The row over the planned repositioning of the U.S. Futenma air base on Japan's southern island of Okinawa has ruffled relations between the two close security allies ahead of Obama's November 12-13 visit.
The Democrats have pledged to steer a more independent course from Washington, raising concerns about the alliance, long central to security arrangements in a region home to a rising China and an unpredictable North Korea.
Japanese Chief Cabinet Secretary Hirofumi Hirano said nothing had been decided about a trip by Foreign Minister Katsuya Okada to meet U.S. Secretary of State Hillary Clinton.
Domestic media said the U.S. State Department had included a meeting with Okada in Clinton's schedule on November 6, but later deleted the item.
I can't allow overseas trips that disrupt parliament, Hirano told a news conference.
It's impossible, unless it's an emergency.
He said the scheduled meeting would have overlapped with debate in the upper house's budget committee, which all cabinet ministers should attend, and denied the difficulties in planning were a sign of discord between the two countries.
The United States has said the 2006 base relocation deal must go ahead as part of a broader realignment of U.S. troops, but Prime Minister Yukio Hatoyama wants time to review the deal as promised by his Democratic Party ahead of its landslide election victory in August.
Hatoyama told a parliamentary committee the government was still looking into various options, and declined to say when a decision would be reached.
An anti-base rally in Okinawa planned for Sunday could make it harder for Hatoyama to decide his course on the relocation plan.
While considering various options from the perspective of the people, especially the people of Okinawa, I want to make the best decision as soon as possible, he said.
But we are not at a stage where I can say when a decision will be made, and I do not think that it must be made by the time President Obama comes.
Some analysts said the only choice may be for Japan to accept the original plan to move Futenma's functions to another part of Okinawa, perhaps with slight alterations, but that a decision to do so would require leadership on the part of Hatoyama.
As an opposition party, the Democrats made statements about moving the base off the island or out of the country without really thinking seriously about the options, said Mikitaka Masuyama, professor at the National Graduate Institute for Policy Studies.
Once they took power, all they can do is make a practical decision ... If there had been another good option, the previous administration would have found it.
The row has cast doubt over the ability of the Democrats, in power for the first time, to govern.
Hatoyama's public support rate fell about 10 points to just over 60 percent -- still high by Japanese standards -- in a weekend poll by Kyodo news agency, on concerns over the government's economic policies and its ties with Washington.

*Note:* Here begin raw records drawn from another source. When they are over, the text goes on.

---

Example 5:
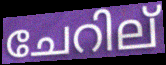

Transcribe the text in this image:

ചേറില്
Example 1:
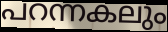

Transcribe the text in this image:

പറന്നകലും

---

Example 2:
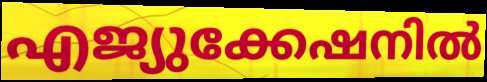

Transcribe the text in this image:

എജ്യുക്കേഷനിൽ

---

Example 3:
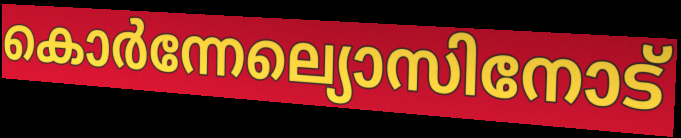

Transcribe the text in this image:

കൊർന്നേല്യൊസിനോട്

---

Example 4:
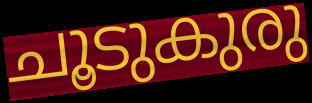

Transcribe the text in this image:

The ousted Liberal Democratic Party (LDP), the Democrats' long-dominant conservative rival, has criticized Hatoyama for putting the alliance with Washington at risk.
He must think a little bit more before he speaks and about how his words are making the people in Okinawa worried, and how they could have a big impact on Japan-U.S. ties, LDP lawmaker and former foreign minister Nobutaka Machimura told parliament.

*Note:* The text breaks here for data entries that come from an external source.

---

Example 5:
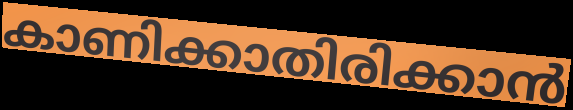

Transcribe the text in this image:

കാണിക്കാതിരിക്കാൻ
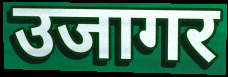
उजागर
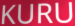
KURU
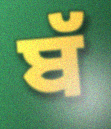
ਬੱ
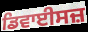
ਡਿਵਾਈਸਜ਼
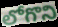
లోగొని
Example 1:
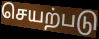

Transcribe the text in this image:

செயற்படு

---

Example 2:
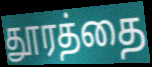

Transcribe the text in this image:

தூரத்தை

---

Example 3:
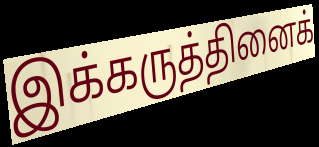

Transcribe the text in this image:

இக்கருத்தினைக்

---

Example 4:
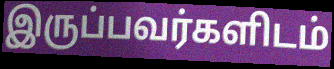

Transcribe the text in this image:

இருப்பவர்களிடம்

A funding scandal related to the prime minister is another headache for his administration. A poll in October showed some 70 percent of voters unhappy with his explanation of the scandal, in which media said prosecutors are questioning people whose names were incorrectly listed as his political donors.
Media reports on Monday said Hatoyama had also failed to declare 72 million yen ($798,000) in income from selling stocks in 2008.
It was my mistake. I was completely careless, Hatoyama was quoted by Kyodo News Agency as telling reporters. The tax has already been paid, Kyodo quoted an aide as saying.